The incursion program market in Australia has grown significantly over the past decade. Where childcare centres once had a handful of options, directors today are presented with a wide range of providers offering everything from dance and yoga to science experiments and cooking classes. More choice sounds like a good thing. But more choice also means more risk of choosing the wrong provider, and the consequences of a poor incursion programme, an uninspiring session, inconsistent delivery or a provider who disappears after a term, fall directly on your centre’s reputation.

Here is a practical framework for making the right decision.

Start with developmental value, not entertainment value

The first question to ask about any incursion programme is not whether children will enjoy it. Children enjoy many things that offer limited developmental value. The right question is what specific developmental outcomes the programme supports and how those outcomes are documented. A quality physical activity incursion programme should be able to tell you exactly which EYLF outcomes it addresses, provide session documentation you can use for accreditation and explain the developmental progression built into its curriculum. If a provider cannot answer these questions clearly, look elsewhere.

Check their credentials and compliance

Every person who enters your centre to work with children must hold a current Working With Children Check for your state. This is non-negotiable. Beyond WWCC, ask about public liability insurance, professional indemnity insurance and whether their instructors are qualified and trained specifically in early childhood delivery.
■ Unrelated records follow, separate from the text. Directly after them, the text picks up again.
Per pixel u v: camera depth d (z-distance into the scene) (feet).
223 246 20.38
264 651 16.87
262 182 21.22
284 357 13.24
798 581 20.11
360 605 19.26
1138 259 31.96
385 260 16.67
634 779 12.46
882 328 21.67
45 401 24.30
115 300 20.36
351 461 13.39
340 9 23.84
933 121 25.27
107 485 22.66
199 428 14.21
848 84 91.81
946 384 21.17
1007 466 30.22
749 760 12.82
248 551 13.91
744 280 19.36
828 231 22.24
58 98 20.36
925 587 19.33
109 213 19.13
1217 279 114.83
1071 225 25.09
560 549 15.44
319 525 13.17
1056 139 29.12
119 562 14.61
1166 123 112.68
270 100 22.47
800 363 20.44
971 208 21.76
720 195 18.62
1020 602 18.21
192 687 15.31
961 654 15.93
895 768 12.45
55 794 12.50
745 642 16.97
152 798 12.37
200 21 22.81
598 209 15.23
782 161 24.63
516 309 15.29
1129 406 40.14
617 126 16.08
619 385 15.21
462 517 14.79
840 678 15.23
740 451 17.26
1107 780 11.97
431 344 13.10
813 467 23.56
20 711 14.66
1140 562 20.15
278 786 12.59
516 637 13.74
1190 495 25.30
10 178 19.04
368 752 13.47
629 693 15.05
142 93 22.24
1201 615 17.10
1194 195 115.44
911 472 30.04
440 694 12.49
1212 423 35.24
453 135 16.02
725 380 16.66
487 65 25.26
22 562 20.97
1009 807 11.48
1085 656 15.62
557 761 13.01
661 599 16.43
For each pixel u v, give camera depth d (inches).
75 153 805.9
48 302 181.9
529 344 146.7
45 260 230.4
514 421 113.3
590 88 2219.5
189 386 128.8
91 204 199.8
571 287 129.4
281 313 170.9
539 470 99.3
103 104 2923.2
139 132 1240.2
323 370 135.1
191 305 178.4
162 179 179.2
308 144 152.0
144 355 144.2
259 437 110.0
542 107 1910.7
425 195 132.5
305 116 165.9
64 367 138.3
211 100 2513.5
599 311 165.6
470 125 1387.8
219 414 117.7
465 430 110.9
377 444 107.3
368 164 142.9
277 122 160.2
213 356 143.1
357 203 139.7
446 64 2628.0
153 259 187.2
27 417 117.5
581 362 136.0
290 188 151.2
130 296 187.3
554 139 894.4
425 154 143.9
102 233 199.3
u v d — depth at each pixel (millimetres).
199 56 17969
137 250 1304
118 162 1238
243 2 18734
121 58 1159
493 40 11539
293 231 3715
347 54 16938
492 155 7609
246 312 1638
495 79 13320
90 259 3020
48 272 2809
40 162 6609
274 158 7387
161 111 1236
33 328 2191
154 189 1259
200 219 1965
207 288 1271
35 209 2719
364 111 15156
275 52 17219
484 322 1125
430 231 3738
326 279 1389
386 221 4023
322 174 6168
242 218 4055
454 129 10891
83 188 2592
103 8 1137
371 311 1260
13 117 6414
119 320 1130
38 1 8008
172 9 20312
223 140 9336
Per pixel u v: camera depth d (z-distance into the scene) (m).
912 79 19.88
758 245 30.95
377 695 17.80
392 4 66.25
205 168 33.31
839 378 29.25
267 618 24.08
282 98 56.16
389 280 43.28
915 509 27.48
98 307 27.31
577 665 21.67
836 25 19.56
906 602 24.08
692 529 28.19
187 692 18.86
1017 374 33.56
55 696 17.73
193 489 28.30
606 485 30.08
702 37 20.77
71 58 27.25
A dance or yoga instructor who is excellent with adults is not necessarily equipped to deliver an engaging, developmentally appropriate session to two-year-olds. Ask specifically about their early childhood training and experience.

Look for consistency and longevity

The most valuable incursion programmes are the ones that come back every week, year after year. Children benefit most from consistent, progressive programmes where skills build on each other over time. A provider who has been delivering to childcare centres for five, ten or twenty years is a very different proposition from one who launched last year. Ask how long they have been operating, how many centres they currently service and what their retention rate looks like. A provider with a strong retention rate is telling you something important about the quality of their delivery.

Consider the full package, not just the session

A great incursion programme does more than deliver a good session. It provides curriculum documentation, communicates clearly with your team, handles its own equipment and materials and makes the logistical side of hosting a weekly programme effortless for your educators. Ask what administrative support the provider offers, how they handle cancellations, whether they provide EYLF-aligned documentation and how responsive they are to questions and feedback. The administrative experience matters as much as the in-room experience.

Ask for a free trial before committing

Any reputable incursion programme provider should be willing to deliver a free trial session at your centre before you commit to a term or a year. A trial session tells you everything. You will see how the instructor engages with your children, how they manage the room, how children respond and whether the programme genuinely delivers what the provider promises. If a provider is not willing to offer a trial, that is a significant warning sign.

Choosing the right incursion programme is one of the highest-impact decisions a childcare director can make for their centre. Take the time to ask the right questions and the right provider will be obvious.